● Materials provided:
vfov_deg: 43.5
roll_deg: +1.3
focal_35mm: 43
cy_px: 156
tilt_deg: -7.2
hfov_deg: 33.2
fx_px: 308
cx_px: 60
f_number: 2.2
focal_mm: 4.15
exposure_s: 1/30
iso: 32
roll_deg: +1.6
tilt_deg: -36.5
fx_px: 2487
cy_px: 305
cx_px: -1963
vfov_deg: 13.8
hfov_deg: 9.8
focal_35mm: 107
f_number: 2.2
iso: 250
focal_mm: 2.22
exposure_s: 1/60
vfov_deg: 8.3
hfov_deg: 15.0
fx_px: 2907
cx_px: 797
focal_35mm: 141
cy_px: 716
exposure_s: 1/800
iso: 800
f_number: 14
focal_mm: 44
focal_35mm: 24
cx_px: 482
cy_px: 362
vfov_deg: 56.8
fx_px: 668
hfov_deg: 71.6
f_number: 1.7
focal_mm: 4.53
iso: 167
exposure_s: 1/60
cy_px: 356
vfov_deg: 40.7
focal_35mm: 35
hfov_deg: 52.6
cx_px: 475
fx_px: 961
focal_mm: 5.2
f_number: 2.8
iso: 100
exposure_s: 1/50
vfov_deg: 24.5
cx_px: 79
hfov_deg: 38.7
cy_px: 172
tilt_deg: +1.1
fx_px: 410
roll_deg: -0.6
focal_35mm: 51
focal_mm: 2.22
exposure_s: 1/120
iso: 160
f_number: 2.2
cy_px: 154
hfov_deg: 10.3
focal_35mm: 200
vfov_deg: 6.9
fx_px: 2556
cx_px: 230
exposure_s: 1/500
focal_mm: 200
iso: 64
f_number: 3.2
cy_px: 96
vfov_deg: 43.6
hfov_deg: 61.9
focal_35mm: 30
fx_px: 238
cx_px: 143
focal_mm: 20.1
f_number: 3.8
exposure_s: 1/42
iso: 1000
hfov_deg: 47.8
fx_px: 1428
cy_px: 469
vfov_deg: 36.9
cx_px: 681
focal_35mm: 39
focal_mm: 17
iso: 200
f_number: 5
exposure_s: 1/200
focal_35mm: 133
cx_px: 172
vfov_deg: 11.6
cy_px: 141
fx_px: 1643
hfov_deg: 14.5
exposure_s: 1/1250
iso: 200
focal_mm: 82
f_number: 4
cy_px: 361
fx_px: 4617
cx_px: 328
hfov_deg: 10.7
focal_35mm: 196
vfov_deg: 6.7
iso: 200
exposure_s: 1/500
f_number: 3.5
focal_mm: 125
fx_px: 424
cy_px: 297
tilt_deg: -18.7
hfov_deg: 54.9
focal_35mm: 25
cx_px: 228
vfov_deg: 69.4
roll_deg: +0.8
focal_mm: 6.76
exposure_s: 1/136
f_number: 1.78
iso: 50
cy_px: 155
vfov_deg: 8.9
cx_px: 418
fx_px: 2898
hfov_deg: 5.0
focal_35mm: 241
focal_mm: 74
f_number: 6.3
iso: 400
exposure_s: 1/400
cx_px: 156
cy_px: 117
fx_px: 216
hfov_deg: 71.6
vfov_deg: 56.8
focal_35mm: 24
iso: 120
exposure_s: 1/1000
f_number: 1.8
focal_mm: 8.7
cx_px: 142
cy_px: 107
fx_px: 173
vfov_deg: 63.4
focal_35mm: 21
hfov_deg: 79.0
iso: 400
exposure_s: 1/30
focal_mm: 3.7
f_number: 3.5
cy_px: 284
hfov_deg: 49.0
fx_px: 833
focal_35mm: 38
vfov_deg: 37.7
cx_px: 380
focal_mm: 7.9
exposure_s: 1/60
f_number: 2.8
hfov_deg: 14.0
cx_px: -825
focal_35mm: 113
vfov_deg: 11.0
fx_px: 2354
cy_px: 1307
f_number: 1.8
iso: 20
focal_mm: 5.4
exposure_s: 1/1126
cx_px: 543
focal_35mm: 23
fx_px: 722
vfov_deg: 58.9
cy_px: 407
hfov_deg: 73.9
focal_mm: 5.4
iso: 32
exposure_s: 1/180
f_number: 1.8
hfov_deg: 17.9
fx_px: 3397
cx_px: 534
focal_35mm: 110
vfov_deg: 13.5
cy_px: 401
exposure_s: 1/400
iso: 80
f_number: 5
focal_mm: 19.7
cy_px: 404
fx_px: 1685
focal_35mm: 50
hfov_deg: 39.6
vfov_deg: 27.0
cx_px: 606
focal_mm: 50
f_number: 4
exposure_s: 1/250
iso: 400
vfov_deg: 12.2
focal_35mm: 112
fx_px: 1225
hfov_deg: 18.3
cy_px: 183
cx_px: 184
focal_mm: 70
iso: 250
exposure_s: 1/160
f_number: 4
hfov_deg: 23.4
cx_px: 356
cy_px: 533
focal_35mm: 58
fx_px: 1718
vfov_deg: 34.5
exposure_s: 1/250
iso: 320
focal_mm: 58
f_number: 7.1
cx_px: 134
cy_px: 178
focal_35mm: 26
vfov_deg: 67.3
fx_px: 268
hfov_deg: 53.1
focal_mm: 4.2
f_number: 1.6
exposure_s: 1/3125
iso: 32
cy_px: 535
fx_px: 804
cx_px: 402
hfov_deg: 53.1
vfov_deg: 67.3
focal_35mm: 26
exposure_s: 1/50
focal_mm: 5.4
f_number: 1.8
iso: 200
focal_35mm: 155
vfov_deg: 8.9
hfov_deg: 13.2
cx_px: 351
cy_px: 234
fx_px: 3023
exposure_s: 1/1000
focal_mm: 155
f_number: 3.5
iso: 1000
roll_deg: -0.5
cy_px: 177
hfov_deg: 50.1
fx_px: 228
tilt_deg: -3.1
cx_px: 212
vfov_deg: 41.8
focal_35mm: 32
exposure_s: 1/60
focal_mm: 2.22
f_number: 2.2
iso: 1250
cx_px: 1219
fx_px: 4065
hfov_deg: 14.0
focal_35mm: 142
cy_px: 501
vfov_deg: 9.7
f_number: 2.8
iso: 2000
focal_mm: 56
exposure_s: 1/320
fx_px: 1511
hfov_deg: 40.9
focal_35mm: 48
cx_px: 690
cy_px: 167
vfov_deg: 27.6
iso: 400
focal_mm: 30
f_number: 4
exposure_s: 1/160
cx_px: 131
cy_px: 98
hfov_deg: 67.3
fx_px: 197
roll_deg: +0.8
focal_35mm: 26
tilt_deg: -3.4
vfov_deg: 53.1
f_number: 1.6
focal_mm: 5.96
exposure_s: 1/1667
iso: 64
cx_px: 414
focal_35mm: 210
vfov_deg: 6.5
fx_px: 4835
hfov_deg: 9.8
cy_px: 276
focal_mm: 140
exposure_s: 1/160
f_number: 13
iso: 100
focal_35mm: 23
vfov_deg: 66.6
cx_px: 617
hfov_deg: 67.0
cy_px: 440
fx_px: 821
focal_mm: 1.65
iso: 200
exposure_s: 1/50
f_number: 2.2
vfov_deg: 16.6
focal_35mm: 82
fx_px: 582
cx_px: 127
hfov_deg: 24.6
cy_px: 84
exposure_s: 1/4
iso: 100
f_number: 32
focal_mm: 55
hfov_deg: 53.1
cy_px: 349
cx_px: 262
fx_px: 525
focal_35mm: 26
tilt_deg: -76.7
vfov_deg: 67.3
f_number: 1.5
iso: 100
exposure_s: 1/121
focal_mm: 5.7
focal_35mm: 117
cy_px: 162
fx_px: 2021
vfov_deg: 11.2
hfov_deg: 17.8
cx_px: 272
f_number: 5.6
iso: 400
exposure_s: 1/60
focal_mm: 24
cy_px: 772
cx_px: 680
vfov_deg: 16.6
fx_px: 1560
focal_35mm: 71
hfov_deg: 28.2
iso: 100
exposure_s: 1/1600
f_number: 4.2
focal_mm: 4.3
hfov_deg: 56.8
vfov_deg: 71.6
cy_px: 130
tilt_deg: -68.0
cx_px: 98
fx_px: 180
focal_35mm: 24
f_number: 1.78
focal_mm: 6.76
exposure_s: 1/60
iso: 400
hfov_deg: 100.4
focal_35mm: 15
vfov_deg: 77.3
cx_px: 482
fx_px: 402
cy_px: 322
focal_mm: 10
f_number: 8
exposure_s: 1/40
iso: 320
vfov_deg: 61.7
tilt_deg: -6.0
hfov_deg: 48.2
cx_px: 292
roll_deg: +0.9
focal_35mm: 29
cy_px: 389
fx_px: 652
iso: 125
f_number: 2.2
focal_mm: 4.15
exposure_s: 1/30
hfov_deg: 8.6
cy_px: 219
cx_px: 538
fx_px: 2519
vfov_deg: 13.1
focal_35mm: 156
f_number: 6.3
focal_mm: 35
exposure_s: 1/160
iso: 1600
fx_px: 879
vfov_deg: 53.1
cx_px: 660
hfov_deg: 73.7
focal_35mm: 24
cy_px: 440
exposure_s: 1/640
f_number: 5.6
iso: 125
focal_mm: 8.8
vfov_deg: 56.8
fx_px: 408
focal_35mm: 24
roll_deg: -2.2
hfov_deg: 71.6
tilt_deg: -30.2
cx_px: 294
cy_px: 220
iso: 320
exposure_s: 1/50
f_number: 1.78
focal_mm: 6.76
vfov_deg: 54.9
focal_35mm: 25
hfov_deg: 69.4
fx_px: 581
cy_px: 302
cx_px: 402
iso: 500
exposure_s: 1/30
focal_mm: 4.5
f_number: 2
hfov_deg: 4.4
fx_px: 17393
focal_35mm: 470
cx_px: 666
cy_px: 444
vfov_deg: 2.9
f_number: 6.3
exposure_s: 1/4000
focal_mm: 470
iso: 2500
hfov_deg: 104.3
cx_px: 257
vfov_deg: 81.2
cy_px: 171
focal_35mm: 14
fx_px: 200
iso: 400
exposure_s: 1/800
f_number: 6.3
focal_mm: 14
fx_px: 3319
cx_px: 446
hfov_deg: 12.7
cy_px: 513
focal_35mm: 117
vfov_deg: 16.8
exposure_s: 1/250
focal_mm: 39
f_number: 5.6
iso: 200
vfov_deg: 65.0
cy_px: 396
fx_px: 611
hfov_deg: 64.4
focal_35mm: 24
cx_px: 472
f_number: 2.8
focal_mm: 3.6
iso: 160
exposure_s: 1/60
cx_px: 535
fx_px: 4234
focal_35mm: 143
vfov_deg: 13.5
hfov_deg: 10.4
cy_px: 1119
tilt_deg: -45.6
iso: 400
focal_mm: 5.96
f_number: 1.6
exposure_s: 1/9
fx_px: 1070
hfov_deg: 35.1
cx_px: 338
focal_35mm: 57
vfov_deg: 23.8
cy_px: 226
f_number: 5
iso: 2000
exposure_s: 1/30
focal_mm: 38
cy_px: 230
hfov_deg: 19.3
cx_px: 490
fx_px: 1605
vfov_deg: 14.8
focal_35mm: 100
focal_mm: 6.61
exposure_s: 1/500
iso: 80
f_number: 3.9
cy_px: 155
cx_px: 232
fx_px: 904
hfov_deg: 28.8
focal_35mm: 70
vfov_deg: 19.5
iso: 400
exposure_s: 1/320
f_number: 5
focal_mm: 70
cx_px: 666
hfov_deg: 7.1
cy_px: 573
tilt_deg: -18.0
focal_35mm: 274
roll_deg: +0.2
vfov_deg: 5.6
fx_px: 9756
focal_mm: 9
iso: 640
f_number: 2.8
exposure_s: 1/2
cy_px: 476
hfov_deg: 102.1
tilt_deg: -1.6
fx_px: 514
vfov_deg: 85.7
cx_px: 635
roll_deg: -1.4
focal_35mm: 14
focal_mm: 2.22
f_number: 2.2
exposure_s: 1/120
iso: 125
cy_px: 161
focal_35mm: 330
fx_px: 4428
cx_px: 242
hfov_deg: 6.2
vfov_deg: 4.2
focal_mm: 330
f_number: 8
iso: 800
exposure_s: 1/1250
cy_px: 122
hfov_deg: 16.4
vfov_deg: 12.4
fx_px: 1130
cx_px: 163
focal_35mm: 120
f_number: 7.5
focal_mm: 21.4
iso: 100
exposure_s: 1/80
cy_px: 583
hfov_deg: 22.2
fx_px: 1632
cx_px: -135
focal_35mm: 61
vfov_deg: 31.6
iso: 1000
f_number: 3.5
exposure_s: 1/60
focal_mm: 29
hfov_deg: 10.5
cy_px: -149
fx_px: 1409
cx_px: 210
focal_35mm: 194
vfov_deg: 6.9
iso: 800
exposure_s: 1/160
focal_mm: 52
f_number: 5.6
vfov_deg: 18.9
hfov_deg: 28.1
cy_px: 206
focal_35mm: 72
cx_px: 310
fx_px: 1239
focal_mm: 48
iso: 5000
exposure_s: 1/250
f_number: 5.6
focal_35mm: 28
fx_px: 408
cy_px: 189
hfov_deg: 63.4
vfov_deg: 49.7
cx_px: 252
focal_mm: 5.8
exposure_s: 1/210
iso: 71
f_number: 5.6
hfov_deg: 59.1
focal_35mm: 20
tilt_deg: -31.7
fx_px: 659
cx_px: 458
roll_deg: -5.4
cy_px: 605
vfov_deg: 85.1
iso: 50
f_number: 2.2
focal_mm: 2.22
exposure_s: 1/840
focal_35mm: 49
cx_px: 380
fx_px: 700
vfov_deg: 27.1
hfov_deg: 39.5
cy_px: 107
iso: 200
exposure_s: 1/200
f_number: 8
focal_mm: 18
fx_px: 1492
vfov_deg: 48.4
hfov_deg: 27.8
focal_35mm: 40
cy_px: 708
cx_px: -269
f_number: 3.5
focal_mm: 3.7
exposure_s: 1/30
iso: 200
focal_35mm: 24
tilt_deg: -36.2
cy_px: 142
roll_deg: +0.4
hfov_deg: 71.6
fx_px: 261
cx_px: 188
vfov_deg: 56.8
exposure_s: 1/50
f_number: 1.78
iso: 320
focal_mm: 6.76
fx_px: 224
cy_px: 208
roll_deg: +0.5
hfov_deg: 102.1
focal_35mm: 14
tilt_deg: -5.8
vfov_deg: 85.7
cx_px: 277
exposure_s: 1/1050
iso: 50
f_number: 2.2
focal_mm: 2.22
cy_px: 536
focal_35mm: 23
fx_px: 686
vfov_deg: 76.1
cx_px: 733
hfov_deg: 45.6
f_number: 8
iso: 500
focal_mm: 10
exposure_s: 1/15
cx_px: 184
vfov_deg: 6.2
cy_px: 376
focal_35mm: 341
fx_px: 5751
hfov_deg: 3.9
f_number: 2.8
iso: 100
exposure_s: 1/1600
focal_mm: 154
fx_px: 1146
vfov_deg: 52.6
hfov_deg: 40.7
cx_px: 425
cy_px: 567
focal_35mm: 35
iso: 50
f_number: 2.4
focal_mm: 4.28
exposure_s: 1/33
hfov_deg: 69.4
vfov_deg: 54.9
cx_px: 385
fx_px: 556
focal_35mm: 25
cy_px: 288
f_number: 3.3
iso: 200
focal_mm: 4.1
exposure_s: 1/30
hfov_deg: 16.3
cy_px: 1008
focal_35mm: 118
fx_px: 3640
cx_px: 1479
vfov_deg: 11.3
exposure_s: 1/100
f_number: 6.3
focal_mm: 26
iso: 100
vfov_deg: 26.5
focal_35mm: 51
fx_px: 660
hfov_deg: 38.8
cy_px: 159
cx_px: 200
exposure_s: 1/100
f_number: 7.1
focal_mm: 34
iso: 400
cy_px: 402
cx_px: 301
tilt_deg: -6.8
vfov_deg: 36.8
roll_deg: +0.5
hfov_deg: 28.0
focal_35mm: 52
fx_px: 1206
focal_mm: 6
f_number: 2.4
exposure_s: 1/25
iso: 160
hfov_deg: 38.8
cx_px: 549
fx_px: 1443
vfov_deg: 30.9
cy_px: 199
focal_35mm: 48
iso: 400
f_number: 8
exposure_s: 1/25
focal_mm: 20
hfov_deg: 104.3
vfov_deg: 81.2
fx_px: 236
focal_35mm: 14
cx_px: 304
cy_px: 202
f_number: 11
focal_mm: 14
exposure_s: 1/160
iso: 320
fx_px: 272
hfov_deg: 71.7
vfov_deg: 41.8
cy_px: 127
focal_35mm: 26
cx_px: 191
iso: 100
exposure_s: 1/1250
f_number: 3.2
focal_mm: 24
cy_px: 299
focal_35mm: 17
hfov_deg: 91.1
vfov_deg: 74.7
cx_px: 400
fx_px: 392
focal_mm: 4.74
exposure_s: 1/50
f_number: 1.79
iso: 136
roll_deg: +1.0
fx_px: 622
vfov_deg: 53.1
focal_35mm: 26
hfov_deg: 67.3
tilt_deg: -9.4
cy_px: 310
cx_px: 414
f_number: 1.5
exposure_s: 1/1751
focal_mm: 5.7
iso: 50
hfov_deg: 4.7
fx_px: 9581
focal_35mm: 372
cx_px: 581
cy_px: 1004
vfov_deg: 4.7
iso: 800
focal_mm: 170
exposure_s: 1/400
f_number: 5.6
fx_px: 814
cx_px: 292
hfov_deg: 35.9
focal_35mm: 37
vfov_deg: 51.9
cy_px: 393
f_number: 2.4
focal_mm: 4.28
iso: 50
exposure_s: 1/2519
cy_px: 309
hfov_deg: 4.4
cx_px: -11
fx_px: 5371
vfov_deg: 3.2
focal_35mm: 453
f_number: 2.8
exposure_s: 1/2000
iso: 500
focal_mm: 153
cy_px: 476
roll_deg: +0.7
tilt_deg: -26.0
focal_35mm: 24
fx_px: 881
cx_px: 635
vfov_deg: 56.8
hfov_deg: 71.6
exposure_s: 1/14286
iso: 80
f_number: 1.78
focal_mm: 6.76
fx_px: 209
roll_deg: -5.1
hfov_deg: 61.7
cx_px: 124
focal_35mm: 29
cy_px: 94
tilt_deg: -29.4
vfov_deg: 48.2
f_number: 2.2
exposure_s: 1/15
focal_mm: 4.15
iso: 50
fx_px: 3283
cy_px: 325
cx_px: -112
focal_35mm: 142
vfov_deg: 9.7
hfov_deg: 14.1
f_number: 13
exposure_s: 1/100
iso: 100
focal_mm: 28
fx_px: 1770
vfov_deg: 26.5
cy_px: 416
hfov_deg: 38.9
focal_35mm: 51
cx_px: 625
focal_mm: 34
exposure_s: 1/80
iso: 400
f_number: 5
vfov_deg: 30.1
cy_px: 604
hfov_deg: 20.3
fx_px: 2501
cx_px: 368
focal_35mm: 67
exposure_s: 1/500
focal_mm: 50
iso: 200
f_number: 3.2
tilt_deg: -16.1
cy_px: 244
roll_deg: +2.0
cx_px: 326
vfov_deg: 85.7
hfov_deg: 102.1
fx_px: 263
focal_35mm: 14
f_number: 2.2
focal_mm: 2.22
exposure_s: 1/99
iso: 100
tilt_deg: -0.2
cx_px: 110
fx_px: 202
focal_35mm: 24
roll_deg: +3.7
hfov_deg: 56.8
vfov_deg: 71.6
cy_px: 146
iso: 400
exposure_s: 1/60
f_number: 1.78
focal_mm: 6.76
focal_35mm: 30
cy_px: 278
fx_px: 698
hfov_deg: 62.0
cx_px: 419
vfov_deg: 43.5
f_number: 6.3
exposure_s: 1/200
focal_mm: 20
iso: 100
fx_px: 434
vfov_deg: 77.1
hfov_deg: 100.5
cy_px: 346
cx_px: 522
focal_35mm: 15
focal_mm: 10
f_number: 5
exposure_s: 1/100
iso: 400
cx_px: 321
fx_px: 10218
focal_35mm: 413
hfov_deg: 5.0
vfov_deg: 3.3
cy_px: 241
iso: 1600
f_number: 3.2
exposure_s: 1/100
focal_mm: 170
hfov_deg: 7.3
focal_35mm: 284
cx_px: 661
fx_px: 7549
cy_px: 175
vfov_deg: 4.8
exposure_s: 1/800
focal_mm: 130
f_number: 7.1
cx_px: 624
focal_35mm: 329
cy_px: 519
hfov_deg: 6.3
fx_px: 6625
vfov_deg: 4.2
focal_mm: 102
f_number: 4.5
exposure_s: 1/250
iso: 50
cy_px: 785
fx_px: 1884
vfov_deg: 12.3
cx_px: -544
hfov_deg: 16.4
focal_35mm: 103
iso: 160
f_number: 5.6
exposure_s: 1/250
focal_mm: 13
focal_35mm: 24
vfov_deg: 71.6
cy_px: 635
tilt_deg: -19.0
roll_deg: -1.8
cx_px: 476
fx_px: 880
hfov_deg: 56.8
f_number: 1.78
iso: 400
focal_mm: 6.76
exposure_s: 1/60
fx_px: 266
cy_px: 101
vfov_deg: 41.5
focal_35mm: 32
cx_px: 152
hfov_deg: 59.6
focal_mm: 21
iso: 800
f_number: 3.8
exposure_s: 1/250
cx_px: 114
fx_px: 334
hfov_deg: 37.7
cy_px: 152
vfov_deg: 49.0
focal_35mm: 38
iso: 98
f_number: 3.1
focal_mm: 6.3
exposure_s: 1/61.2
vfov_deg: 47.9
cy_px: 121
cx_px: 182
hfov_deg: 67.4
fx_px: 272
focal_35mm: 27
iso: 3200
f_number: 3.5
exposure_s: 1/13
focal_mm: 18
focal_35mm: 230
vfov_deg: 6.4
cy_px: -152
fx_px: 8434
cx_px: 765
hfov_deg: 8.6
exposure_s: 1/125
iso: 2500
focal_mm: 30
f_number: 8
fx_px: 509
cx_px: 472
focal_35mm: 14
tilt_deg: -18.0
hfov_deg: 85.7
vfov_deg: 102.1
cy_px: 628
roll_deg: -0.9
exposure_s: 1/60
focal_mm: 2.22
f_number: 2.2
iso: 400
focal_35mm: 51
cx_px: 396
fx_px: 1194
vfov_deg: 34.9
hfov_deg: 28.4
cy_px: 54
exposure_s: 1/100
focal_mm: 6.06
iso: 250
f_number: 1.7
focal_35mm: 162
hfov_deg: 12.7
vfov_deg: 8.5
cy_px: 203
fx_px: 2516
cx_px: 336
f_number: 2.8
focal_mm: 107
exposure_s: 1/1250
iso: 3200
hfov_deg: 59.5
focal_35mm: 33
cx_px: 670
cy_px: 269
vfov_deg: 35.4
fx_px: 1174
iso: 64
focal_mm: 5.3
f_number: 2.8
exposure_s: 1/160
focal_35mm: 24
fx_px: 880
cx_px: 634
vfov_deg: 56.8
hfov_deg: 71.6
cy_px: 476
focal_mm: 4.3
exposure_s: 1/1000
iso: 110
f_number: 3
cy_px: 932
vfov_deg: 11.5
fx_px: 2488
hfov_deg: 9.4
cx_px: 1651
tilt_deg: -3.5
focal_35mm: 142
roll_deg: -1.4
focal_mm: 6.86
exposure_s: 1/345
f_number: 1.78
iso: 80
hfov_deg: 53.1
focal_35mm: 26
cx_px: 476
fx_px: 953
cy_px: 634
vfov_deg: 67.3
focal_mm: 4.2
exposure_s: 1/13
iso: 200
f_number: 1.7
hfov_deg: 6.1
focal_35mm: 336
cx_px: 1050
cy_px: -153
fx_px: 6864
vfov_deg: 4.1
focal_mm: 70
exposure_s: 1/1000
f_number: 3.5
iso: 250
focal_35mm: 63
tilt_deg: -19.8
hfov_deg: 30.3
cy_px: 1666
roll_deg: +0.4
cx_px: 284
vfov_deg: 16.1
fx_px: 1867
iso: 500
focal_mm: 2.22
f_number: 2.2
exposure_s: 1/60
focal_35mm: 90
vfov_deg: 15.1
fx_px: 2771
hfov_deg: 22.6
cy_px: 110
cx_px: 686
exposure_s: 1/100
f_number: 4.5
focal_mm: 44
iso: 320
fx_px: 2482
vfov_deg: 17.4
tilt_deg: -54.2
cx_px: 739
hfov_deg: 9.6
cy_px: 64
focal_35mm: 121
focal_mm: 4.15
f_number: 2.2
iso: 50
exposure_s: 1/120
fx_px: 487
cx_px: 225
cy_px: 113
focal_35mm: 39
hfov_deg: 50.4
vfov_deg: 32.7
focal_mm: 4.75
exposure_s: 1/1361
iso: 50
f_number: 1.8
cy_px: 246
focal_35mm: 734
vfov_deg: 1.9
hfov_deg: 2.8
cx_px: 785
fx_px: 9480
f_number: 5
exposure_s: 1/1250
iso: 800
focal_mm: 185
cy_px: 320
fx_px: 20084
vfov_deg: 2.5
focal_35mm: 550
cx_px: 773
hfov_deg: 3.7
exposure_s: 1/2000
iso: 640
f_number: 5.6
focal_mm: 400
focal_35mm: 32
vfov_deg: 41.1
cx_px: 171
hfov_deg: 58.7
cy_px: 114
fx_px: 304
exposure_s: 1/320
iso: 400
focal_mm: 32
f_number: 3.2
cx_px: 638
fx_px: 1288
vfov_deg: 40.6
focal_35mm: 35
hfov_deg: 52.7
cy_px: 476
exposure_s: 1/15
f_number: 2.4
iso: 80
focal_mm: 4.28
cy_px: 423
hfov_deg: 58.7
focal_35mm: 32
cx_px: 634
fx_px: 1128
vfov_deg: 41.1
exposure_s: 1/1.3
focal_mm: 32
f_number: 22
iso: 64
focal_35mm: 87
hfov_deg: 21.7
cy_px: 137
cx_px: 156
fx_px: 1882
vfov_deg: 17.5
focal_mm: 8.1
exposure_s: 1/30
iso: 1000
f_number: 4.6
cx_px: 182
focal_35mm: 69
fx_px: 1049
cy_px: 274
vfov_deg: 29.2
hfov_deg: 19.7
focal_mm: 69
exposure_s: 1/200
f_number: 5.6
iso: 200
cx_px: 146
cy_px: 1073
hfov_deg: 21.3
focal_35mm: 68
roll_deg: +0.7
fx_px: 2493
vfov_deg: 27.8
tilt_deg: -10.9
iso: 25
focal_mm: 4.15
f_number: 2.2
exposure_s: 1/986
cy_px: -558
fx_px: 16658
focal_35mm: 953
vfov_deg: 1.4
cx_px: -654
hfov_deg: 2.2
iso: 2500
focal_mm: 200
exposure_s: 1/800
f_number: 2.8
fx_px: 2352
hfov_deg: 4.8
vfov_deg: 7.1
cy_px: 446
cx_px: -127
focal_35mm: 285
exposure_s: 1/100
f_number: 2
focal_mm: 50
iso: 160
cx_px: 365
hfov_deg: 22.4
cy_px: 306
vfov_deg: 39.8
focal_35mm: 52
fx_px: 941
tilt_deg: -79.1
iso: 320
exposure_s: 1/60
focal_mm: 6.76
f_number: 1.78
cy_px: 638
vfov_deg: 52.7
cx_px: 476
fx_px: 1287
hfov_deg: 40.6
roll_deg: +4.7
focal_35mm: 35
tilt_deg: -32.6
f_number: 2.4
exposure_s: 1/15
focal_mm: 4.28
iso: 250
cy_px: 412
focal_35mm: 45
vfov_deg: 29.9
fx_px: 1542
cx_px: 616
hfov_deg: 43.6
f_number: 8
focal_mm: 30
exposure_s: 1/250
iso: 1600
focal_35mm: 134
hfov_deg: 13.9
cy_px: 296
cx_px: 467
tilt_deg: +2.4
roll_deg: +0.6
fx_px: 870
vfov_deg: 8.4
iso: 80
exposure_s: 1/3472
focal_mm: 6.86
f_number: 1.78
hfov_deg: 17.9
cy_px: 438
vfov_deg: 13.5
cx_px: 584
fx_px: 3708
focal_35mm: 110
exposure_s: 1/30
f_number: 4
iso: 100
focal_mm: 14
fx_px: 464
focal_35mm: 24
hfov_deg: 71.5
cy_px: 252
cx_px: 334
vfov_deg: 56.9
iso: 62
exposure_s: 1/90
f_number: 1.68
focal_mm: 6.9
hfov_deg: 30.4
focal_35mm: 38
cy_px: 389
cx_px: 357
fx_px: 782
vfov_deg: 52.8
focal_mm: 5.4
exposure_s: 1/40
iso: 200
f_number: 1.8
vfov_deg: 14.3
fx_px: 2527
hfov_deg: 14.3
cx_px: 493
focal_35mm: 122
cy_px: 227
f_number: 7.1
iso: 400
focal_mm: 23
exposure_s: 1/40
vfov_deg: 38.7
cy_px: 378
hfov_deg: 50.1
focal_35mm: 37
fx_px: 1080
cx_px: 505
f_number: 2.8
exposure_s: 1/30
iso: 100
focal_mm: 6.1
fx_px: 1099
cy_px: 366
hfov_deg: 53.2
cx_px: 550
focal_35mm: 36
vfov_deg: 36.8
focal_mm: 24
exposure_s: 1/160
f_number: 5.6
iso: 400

● Exercise objective:
Each line from the top of the records through the one with "focal_35mm: 200" should be returned exactly. Leave out everything else.

● Solved exercise:
vfov_deg: 43.5
roll_deg: +1.3
focal_35mm: 43
cy_px: 156
tilt_deg: -7.2
hfov_deg: 33.2
fx_px: 308
cx_px: 60
f_number: 2.2
focal_mm: 4.15
exposure_s: 1/30
iso: 32
roll_deg: +1.6
tilt_deg: -36.5
fx_px: 2487
cy_px: 305
cx_px: -1963
vfov_deg: 13.8
hfov_deg: 9.8
focal_35mm: 107
f_number: 2.2
iso: 250
focal_mm: 2.22
exposure_s: 1/60
vfov_deg: 8.3
hfov_deg: 15.0
fx_px: 2907
cx_px: 797
focal_35mm: 141
cy_px: 716
exposure_s: 1/800
iso: 800
f_number: 14
focal_mm: 44
focal_35mm: 24
cx_px: 482
cy_px: 362
vfov_deg: 56.8
fx_px: 668
hfov_deg: 71.6
f_number: 1.7
focal_mm: 4.53
iso: 167
exposure_s: 1/60
cy_px: 356
vfov_deg: 40.7
focal_35mm: 35
hfov_deg: 52.6
cx_px: 475
fx_px: 961
focal_mm: 5.2
f_number: 2.8
iso: 100
exposure_s: 1/50
vfov_deg: 24.5
cx_px: 79
hfov_deg: 38.7
cy_px: 172
tilt_deg: +1.1
fx_px: 410
roll_deg: -0.6
focal_35mm: 51
focal_mm: 2.22
exposure_s: 1/120
iso: 160
f_number: 2.2
cy_px: 154
hfov_deg: 10.3
focal_35mm: 200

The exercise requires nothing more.